#### Material for this exercise ####

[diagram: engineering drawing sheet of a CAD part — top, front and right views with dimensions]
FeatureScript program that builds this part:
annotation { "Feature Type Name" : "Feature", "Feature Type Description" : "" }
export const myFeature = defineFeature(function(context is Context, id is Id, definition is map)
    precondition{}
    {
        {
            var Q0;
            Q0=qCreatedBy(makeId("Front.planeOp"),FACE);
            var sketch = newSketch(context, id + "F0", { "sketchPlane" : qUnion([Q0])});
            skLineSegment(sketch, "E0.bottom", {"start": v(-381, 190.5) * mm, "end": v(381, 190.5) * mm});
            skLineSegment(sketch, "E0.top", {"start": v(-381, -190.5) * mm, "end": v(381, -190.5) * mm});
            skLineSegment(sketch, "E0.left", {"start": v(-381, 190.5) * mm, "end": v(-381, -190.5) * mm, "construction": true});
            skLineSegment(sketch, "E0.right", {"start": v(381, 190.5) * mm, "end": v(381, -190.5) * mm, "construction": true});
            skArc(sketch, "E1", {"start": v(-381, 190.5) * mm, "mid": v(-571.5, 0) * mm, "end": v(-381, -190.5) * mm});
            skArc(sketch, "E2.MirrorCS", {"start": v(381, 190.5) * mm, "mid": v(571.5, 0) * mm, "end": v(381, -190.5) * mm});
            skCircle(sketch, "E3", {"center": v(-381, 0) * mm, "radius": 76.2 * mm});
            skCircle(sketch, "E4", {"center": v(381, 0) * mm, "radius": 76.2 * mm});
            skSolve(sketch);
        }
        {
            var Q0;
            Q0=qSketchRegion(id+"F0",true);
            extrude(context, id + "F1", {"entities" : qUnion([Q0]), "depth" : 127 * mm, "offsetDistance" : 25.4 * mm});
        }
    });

####

> Exercise prompt:
Starting at the first line of the material and ending at the line containing "var sketch = newSketch(context, id", turn those lines into a Markdown table with the columns "Row" and "Text", leaving out any blank lines.

> Expected output:
| Row | Text |
|---|---|
| 1 | [diagram: engineering drawing sheet of a CAD part — top, front and right views with dimensions] |
| 2 | FeatureScript program that builds this part: |
| 3 | annotation { "Feature Type Name" : "Feature", "Feature Type Description" : "" } |
| 4 | export const myFeature = defineFeature(function(context is Context, id is Id, definition is map) |
| 5 |     precondition{} |
| 6 |     { |
| 7 |         { |
| 8 |             var Q0; |
| 9 |             Q0=qCreatedBy(makeId("Front.planeOp"),FACE); |
| 10 |             var sketch = newSketch(context, id + "F0", { "sketchPlane" : qUnion([Q0])}); |